The derivation below is heuristic in nature: rigorous derivations require extensive graph analysis or functional techniques. The interested reader is referred to the text book for the full derivation.[1]

It is convenient to define the total correlation function:

${\displaystyle h(r_{12})=g(r_{12})-1\,}$

which is a measure for the "influence" of molecule 1 on molecule 2 at a distance ${\displaystyle r_{12}}$ away with ${\displaystyle g(r_{12})}$ as the radial distribution function. In 1914 Ornstein and Zernike proposed [2] to split this influence into two contributions, a direct and indirect part. The direct contribution is defined to be given by the direct correlation function, denoted ${\displaystyle c(r_{12})}$. The indirect part is due to the influence of molecule 1 on a third molecule, labeled 3, which in turn affects molecule 2, directly and indirectly. This indirect effect is weighted by the density and averaged over all the possible positions of particle 3. This decomposition can be written down mathematically as

${\displaystyle h(r_{12})=c(r_{12})+\rho \int d\mathbf {r} _{3}c(r_{13})h(r_{23})\,}$

which is called the Ornstein–Zernike equation. Its interest is that, by eliminating the indirect influence, ${\displaystyle c(r)}$ is shorter-ranged than ${\displaystyle h(r)}$ and can be more easily described.

If we define the distance vector between two molecules ${\displaystyle \mathbf {r} _{ij}:=\mathbf {r} _{i}-\mathbf {r} _{j}}$ for ${\displaystyle i,j=1,2,3}$, the OZ equation can be rewritten using a convolution.

${\displaystyle h(\mathbf {r} _{12})=c(\mathbf {r} _{12})+\rho \int d\mathbf {r} _{3}c(\mathbf {r} _{12}-\mathbf {r} _{32})h(-\mathbf {r} _{32})=c(\mathbf {r} _{12})+\rho \int d\mathbf {r} _{32}c(\mathbf {r} _{12}-\mathbf {r} _{32})h(\mathbf {r} _{32})=c(\mathbf {r} _{12})+\rho (c\,*\,h)(\mathbf {r} _{12})\,}$.

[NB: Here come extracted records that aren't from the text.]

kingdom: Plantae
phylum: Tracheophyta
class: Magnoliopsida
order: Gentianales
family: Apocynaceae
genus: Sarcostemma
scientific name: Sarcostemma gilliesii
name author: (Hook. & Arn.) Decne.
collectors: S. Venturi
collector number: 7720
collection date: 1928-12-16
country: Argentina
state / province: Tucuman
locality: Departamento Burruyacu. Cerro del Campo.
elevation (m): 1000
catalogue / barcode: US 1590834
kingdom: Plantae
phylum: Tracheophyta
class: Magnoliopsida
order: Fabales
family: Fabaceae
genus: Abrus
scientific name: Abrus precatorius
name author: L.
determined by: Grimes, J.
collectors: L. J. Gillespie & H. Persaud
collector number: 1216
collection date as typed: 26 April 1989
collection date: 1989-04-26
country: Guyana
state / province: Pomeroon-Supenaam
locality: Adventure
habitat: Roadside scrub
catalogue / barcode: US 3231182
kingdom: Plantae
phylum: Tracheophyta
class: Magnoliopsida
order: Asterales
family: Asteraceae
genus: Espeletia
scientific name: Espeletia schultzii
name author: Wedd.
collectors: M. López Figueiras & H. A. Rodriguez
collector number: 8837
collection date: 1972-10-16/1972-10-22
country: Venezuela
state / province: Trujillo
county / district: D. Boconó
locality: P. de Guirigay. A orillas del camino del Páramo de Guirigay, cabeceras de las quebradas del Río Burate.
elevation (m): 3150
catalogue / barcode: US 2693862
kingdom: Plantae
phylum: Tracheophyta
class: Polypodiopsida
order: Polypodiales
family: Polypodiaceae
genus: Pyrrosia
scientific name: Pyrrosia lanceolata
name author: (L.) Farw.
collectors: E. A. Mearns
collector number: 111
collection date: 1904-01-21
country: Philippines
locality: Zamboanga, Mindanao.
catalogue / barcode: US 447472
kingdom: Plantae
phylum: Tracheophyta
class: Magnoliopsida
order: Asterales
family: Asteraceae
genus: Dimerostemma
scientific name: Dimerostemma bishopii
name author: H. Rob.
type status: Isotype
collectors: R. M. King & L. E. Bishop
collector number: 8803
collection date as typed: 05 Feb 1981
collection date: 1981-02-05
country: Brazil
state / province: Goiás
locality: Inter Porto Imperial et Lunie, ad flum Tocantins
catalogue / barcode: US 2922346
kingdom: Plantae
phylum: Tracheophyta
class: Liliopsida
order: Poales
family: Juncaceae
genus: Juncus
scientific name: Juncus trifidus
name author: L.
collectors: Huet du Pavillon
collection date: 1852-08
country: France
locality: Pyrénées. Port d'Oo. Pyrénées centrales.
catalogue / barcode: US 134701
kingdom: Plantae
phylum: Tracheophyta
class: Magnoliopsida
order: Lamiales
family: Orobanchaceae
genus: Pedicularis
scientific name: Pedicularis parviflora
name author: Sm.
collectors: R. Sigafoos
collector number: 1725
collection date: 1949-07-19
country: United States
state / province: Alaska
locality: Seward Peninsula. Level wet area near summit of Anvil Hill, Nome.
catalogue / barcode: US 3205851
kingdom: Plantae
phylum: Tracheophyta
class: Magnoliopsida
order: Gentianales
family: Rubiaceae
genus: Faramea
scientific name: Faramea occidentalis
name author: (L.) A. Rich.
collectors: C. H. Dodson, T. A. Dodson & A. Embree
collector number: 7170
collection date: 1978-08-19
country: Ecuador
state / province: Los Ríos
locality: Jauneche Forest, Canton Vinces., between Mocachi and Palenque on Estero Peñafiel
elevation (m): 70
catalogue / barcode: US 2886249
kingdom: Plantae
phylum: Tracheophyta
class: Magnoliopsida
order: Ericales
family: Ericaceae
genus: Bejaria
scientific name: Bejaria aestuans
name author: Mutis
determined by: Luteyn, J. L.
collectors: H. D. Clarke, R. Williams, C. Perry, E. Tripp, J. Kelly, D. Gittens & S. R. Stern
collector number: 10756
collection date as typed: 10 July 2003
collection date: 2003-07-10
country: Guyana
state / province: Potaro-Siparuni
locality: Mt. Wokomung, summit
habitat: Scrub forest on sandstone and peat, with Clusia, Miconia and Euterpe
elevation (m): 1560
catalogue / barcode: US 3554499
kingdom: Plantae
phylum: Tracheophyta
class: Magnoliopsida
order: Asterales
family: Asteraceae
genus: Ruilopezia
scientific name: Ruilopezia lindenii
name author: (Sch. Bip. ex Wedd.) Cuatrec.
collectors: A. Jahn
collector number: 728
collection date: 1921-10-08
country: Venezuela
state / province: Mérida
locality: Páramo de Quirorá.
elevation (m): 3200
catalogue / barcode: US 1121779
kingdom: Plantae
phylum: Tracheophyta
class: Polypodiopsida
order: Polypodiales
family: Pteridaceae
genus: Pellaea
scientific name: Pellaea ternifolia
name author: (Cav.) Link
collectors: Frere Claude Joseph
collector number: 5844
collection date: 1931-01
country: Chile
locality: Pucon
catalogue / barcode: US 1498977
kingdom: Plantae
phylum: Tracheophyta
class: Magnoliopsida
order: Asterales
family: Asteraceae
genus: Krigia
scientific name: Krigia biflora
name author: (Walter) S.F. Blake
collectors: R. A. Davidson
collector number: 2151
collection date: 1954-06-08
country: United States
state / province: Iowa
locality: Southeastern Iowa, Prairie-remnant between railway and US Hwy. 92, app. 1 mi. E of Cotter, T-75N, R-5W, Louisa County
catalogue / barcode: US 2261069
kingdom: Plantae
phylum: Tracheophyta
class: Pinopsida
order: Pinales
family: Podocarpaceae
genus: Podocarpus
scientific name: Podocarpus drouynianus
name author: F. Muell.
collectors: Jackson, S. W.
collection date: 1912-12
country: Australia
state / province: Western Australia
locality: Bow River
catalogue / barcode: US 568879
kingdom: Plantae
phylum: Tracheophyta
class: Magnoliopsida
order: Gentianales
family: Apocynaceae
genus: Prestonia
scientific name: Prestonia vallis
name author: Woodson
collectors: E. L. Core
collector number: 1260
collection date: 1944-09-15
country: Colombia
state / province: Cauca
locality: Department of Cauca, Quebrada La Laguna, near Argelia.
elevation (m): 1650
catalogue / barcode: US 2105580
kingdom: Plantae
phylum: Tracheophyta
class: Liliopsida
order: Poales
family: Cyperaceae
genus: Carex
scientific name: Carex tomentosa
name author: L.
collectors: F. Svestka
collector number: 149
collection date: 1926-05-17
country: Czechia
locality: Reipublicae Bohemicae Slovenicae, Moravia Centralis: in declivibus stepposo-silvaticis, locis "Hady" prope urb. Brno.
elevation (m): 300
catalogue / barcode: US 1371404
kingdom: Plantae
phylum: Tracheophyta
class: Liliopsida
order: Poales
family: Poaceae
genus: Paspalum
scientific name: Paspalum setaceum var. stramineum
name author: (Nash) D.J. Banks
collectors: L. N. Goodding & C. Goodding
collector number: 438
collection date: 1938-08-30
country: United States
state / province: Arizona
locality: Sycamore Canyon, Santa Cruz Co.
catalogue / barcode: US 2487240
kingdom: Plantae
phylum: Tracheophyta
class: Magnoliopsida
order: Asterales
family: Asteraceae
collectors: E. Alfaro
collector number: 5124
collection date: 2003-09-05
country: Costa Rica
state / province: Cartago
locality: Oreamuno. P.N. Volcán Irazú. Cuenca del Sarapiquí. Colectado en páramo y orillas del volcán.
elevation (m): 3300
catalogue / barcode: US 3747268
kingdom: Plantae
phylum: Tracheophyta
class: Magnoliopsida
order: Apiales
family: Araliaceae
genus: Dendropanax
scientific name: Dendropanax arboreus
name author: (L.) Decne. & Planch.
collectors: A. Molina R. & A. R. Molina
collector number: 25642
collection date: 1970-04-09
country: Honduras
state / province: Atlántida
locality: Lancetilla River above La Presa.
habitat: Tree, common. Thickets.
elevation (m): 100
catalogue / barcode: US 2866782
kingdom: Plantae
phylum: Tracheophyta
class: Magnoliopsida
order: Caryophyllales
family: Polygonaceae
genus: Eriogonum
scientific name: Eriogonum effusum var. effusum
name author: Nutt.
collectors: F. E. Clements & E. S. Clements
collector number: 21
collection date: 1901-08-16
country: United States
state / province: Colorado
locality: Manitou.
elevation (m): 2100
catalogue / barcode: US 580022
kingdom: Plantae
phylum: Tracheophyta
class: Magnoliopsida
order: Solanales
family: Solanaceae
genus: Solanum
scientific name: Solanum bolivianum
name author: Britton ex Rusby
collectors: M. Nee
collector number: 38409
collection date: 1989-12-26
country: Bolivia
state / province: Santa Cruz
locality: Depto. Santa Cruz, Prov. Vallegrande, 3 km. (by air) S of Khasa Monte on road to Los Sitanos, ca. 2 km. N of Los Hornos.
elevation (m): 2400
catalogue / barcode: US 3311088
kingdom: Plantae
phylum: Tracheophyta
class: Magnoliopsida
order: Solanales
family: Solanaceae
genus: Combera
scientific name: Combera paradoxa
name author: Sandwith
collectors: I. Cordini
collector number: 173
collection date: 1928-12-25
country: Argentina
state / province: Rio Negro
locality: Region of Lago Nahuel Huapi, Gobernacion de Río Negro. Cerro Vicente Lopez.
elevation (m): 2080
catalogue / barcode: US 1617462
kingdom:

If we then denote the Fourier transforms of ${\displaystyle h(\mathbf {r} )}$ and ${\displaystyle c(\mathbf {r} )}$ by ${\displaystyle {\hat {H}}(\mathbf {k} )}$ and ${\displaystyle {\hat {C}}(\mathbf {k} )}$, respectively, and use the convolution theorem we obtain

${\displaystyle {\hat {H}}(\mathbf {k} )={\hat {C}}(\mathbf {k} )+\rho {\hat {H}}(\mathbf {k} ){\hat {C}}(\mathbf {k} ),\,}$

which yields

${\displaystyle {\hat {C}}(\mathbf {k} )={\frac {{\hat {H}}(\mathbf {k} )}{1+\rho {\hat {H}}(\mathbf {k} )}}\,\,\,\,\,\,\,{\hat {H}}(\mathbf {k} )={\frac {{\hat {C}}(\mathbf {k} )}{1-\rho {\hat {C}}(\mathbf {k} )}}.\,}$

One needs to solve for both ${\displaystyle h(r)}$ and ${\displaystyle c(r)}$ (or, equivalently, their Fourier transforms). This requires an additional equation, known as a closure relation. The Ornstein–Zernike equation can be formally seen as a definition of the direct correlation function ${\displaystyle c(r)}$ in terms of the total correlation function ${\displaystyle h(r)}$. The details of the system under study (most notably, the shape of the interaction potential ${\displaystyle u(r)}$) are taken into account by the choice of the closure relation. Commonly used closures are the Percus–Yevick approximation, well adapted for particles with an impenetrable core, and the hypernetted-chain equation, widely used for "softer" potentials. More information can be found in.[3]